Although there are a lot of Democratic candidates out there, it is hard at this point to distinguish one from another, on economic policy or indeed on anything else. As Joe Klein recently wrote in a perceptive article in New York magazine, the Republicans are engaged in an interesting clash of differ­ent ideas, while the Democrats are all muddily groping to­ward the center. To make the confusion still greater, Klein points out that Republicans are busily talking about "com­passion," while the Democrats are all stressing "efficiency." One thing is fairly clear; Congressman Gephardt is an all-out protectionist, thoroughly jettisoning the old Democratic commitment to free trade, and is the most ardent statist in agricultural policy.
On monetary and fiscal policy, the Democrats are the classic party of liberal Keynesianism, in contrast to the Re­publican policy of conservative Keynesianism. The problem is that, in the last decade or two, it has become increasingly dif­ficult to tell the difference. Apart from supply-sider Kemp, we can expect the president of either party to be a middle-of-the-road liberal/conservative Keynesian. And so we can expect the next administration's economic policies to be roughly the same as they are now. Except that the rhetoric will be differ­ent. So we can, therefore, expect diverse perceptions and responses to a similar reality by the public and by the market. Thus, if Jack Kemp becomes president, the public will wrongly consider him a champion of hard money, budget cutting, and the free market. The public will therefore underestimate the wildly inflationist reality of a Kemp administration. On the other hand, the public probably perceives the Democrats to be wilder spenders relative to the Republicans than they really are. So should the Democrats win in 1988, we can ex­pect the market to overestimate the inflationary measure of a Democratic administration.
All of this, along with the universal misperception of Reaganomics, illustrates once more the wisdom of those incisive political philosophers, Gilbert and Sullivan: "Things are not always what they seem; skim milk masquerades as cream."

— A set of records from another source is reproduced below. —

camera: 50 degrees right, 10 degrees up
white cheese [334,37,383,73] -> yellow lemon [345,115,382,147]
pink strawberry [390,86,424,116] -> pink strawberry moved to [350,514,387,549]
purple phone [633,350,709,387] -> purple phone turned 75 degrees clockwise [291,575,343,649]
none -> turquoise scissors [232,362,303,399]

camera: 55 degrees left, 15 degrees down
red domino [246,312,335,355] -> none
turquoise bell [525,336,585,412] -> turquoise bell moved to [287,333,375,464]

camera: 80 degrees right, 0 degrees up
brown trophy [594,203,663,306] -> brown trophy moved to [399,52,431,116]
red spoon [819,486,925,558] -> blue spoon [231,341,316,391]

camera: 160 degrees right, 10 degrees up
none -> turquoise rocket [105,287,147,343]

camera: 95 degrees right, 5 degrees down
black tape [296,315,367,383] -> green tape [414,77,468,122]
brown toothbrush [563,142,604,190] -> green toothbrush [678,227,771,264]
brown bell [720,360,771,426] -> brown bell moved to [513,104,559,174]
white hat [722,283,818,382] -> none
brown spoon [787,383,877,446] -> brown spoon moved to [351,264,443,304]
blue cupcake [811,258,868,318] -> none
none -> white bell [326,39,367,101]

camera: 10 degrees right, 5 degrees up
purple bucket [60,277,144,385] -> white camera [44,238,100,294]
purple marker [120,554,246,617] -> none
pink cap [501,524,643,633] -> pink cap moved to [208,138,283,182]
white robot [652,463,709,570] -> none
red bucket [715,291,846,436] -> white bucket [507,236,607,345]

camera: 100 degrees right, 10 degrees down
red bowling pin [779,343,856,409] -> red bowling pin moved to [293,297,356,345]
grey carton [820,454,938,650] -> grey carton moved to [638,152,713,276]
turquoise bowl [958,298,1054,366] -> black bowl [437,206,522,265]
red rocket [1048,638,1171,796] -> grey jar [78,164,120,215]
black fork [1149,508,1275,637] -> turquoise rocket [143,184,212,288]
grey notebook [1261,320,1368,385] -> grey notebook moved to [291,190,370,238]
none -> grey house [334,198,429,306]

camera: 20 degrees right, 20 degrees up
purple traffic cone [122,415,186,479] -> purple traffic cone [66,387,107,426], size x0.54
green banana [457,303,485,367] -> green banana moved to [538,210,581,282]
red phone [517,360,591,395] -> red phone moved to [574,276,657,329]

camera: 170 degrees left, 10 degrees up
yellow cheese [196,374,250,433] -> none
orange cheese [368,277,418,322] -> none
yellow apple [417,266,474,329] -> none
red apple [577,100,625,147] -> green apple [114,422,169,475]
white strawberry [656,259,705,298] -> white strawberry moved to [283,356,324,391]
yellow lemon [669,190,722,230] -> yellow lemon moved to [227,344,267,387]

There's a lot of good economics mixed in there (sorry about the formatting.) For those of you who don't know: Rothbard is a lib-con along the lines of Hayek, Mises and Rand, so this is a broadside from the very fiscal conservatives that Reagan supposedly represented. I'd like to note a few disagreements (I could debunk quite a bit here, but I'll let this flawed beauty stand on its own). It actually IS the case that "deficits don't matter"; or, rather, that while deficits do matter, if the government borrows some small amount of money and uses it to invest in infrastructure, it will easily recoup its benefits. Where I think I and Rothbard would be in agreement is that Reagan did no such thing. Instead, Reagan's money went almost exclusively to boondoggles for the rich and military spending, the very spending that supposedly sank the Soviet Union but in fact nearly brought the world to the brink of nuclear war. I think his comments about the increasing unity of the two parties is also very well taken, though I do think that the two parties have always supported massive state-sector intervention (read: the Pentagon, universities, etc.)

The main problem with fiscal conservatives is that they ask for the government to be a business and then pretend that the government isn't. Any business will begin in debt, and small businesses will continually borrow money if they have to make essential investments. I have no problem with mounting a broadside on the gargantuan waste spending that Congress does for patronage games and to enrich a few capitalists, but lib-cons tend to go after "retail waste" like welfare.

This is why I like lib-cons. They always come out and surprise you at just the best times.